## Supplied records
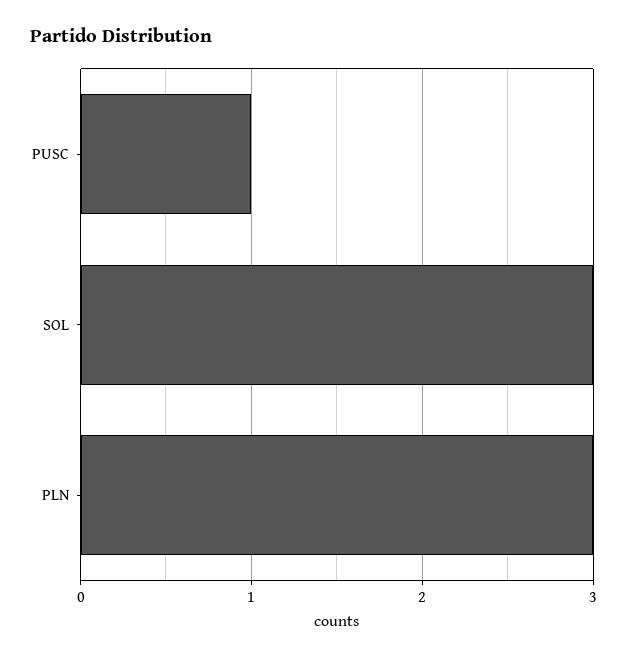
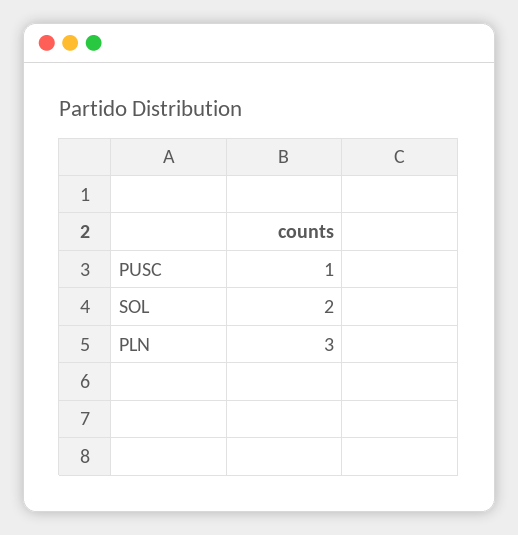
SOL: 3 -> 2

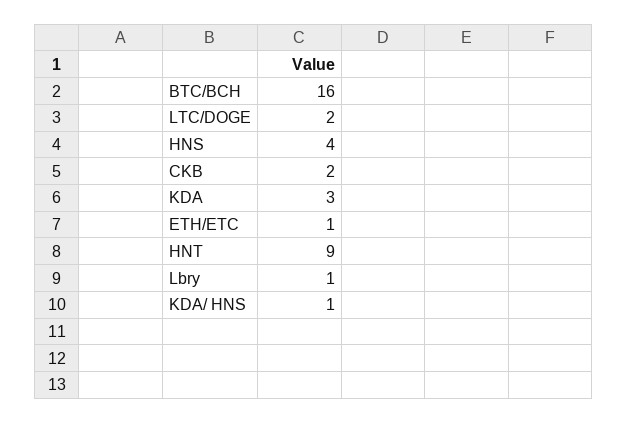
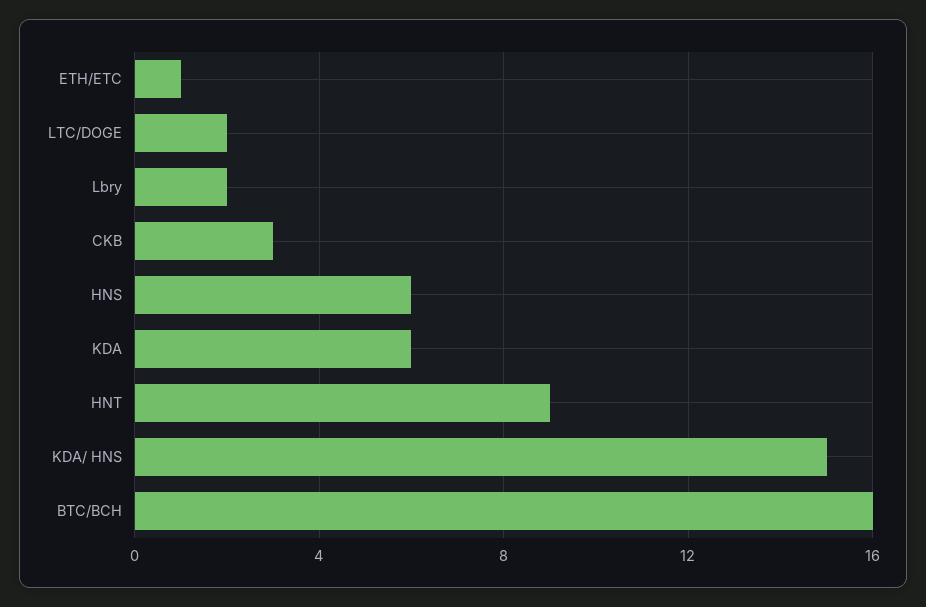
HNS: 4 -> 6
CKB: 2 -> 3
KDA: 3 -> 6
Lbry: 1 -> 2
KDA/ HNS: 1 -> 15

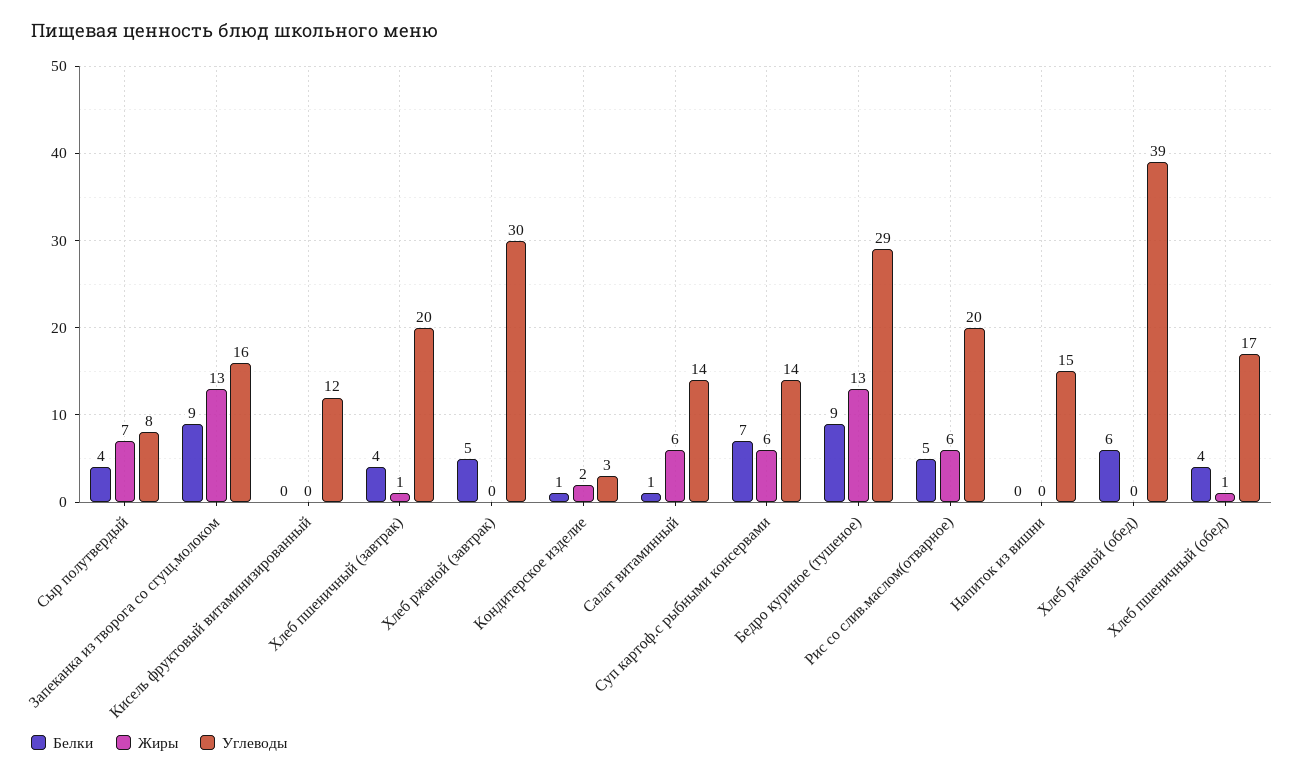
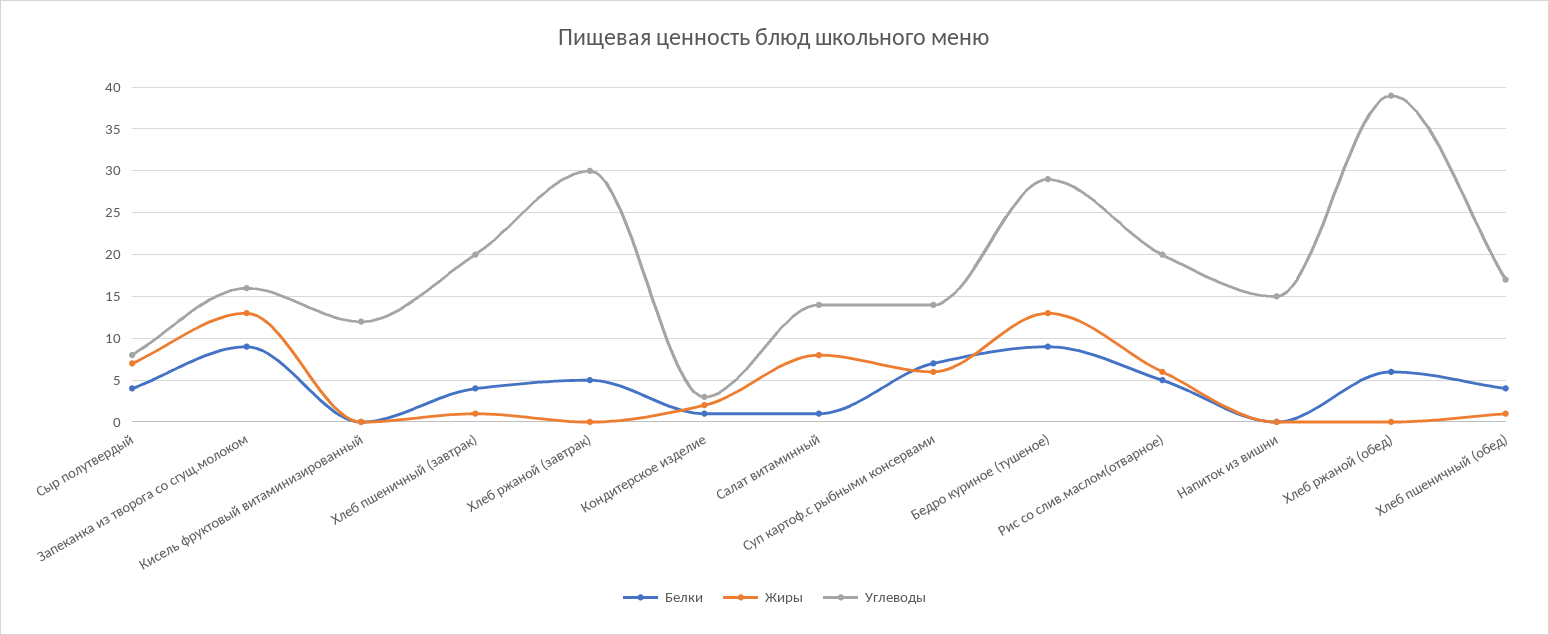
Жиры, Салат витаминный: 6 -> 8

## Problem
Without including any pictures, set down word for word every line from the one containing "CKB: 2 -> 3" through the last line of the material.

## Answer to this problem
CKB: 2 -> 3
KDA: 3 -> 6
Lbry: 1 -> 2
KDA/ HNS: 1 -> 15

Жиры, Салат витаминный: 6 -> 8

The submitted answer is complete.